Peter Hung frequently attends and hosts the forums that Forbes organises around the world.

Capturing Trends While Grounded in One’s Advantages

Compared to other international magazines, Forbes prides itself on being people-centric. This can be credited to Forbes’ emphasis on “entrepreneurial capitalism”. Accordingly, its global rankings and coverage always focus on individuals. 

Among the 100-plus lists that Forbes publishes, the world’s billionaires list usually captures the brightest spotlight. But Peter favours the “Forbes 30 Under 30” the most. “The list celebrates successful young entrepreneurs under the age of 30. Many of those ranking on the current list of the world’s billionaires created their wealth from entrepreneurship. When we compile the 30 Under 30 list, we often identify the future billionaires ahead of others. We may decide to invest in them to support their work and invest in the future.”

Peter Hung hosted a Happy Hour session of the CUHK Entrepreneurs Alliance and spoke with three alumni of the CUHK Business School who were selected by “Forbes 30 Under 30 Asia”.

With “fake news” plaguing the media in recent years, and Forbes having nearly 3,000 columnists publishing approximately 10,000 articles a month on, Peter maintains the publication’s credibility by focusing on the people: “We insist on creating original content, and we maintain long-term relationships with most of our columnists. We do not reprint stories, and we work tirelessly to ensure content authenticity.” He added: “We now use blockchain technology to record an article’s details accurately, including the original text and where additions or deletions were made. This enables us to ensure the content’s authenticity and credibility.”

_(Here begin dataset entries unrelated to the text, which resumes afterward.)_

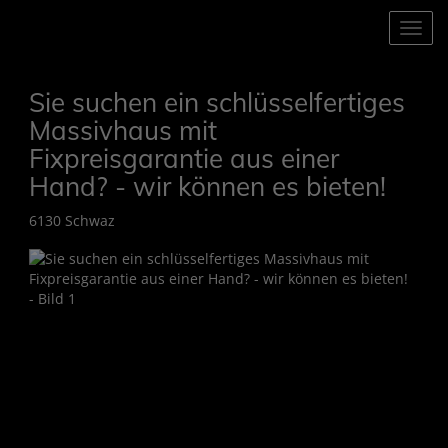
Navig
Sie suchen ein schlüsselfertiges
Massivhaus mit
Fixpreisgarantie aus einer
Hand? - wir können es bieten!
6130 Schwaz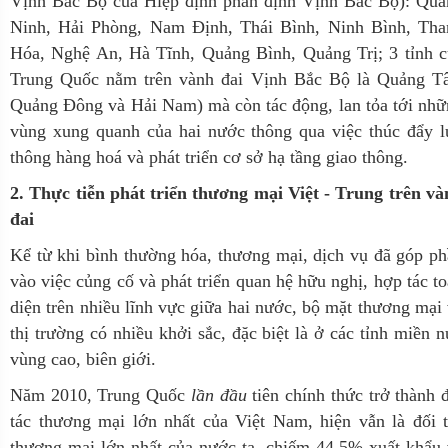
Vịnh Bắc Bộ của Hiệp định phân định Vịnh Bắc Bộ): Quả
Ninh, Hải Phòng, Nam Định, Thái Bình, Ninh Bình, Tha
Hóa, Nghệ An, Hà Tĩnh, Quảng Bình, Quảng Trị; 3 tỉnh c
Trung Quốc nằm trên vành đai Vịnh Bắc Bộ là Quảng Tâ
Quảng Đông và Hải Nam) mà còn tác động, lan tỏa tới nh
vùng xung quanh của hai nước thông qua việc thúc đẩy l
thông hàng hoá và phát triển cơ sở hạ tầng giao thông.
2. Thực
tiễn phát triển thương mại Việt - Trung trên và
đai
Kể từ khi bình thường hóa, thương mại, dịch vụ đã góp p
vào việc củng cố và phát triển quan hệ hữu nghị, hợp tác t
diện trên nhiều lĩnh vực giữa hai nước, bộ mặt thương mại
thị trường có nhiều khởi sắc, đặc biệt là ở các tỉnh miền n
vùng cao, biên giới.
Năm 2010, Trung Quốc
lần đầu
tiên chính thức trở thành 
tác thương mại lớn nhất của Việt Nam
, hiện vẫn là đối 
thương mại lớn nhất của nước ta, chiếm 44,5% xuất khẩu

Looking back at his work and his life, Peter considers the most important skill he acquired to be “learning to learn”: “What I learnt about marketing in the 1980s is starkly different from what is practiced in digital marketing today. They are almost entirely different concepts. With the world constantly changing, we must also continually upgrade ourselves.” This constant pursuit of knowledge and change has enabled this HongKonger to preserve the prestige of Forbes’ brand and continually evolve it.


Alumni Can Support One Another Overseas

Peter spends most of his time working overseas. He advised those planning to work and live overseas to seek out other alumni to help them acclimatise to the local lifestyle. He also observed: “The student population of CUHK now comprises a high proportion of students from Hong Kong and the Mainland. The CUHK should recruit more students from different regions to enrich the international diversity of the student body. To this end, alumni overseas can be a great resource to promote and market CUHK to students overseas. They can introduce Hong Kong to them and tell them about student life at CUHK.” Peter also hopes that alumni overseas can offer more internship opportunities to help CUHK students develop a broader global perspective.

When CUHK launched the Global Alumni Advisory Board in 2018, Peter Hung (6th from right) was one of 12 alumni appointed as members.

Peter always strives to do his best and searches for opportunities to learn. He graduated with first class honours from CUHK, and he was the captain of the CUHK table tennis team and the president of the Business Administration Society of the Chung Chi College. He said: “Playing table tennis demands regular practice, which is great for developing self-discipline.” Then, when an opportunity to shine presents itself, one can make the most of it. This is Peter’s attitude for life, and this attitude has enabled him to dazzle on the international stage.


This article was also published in the iMoney magazine on 13 March 2021.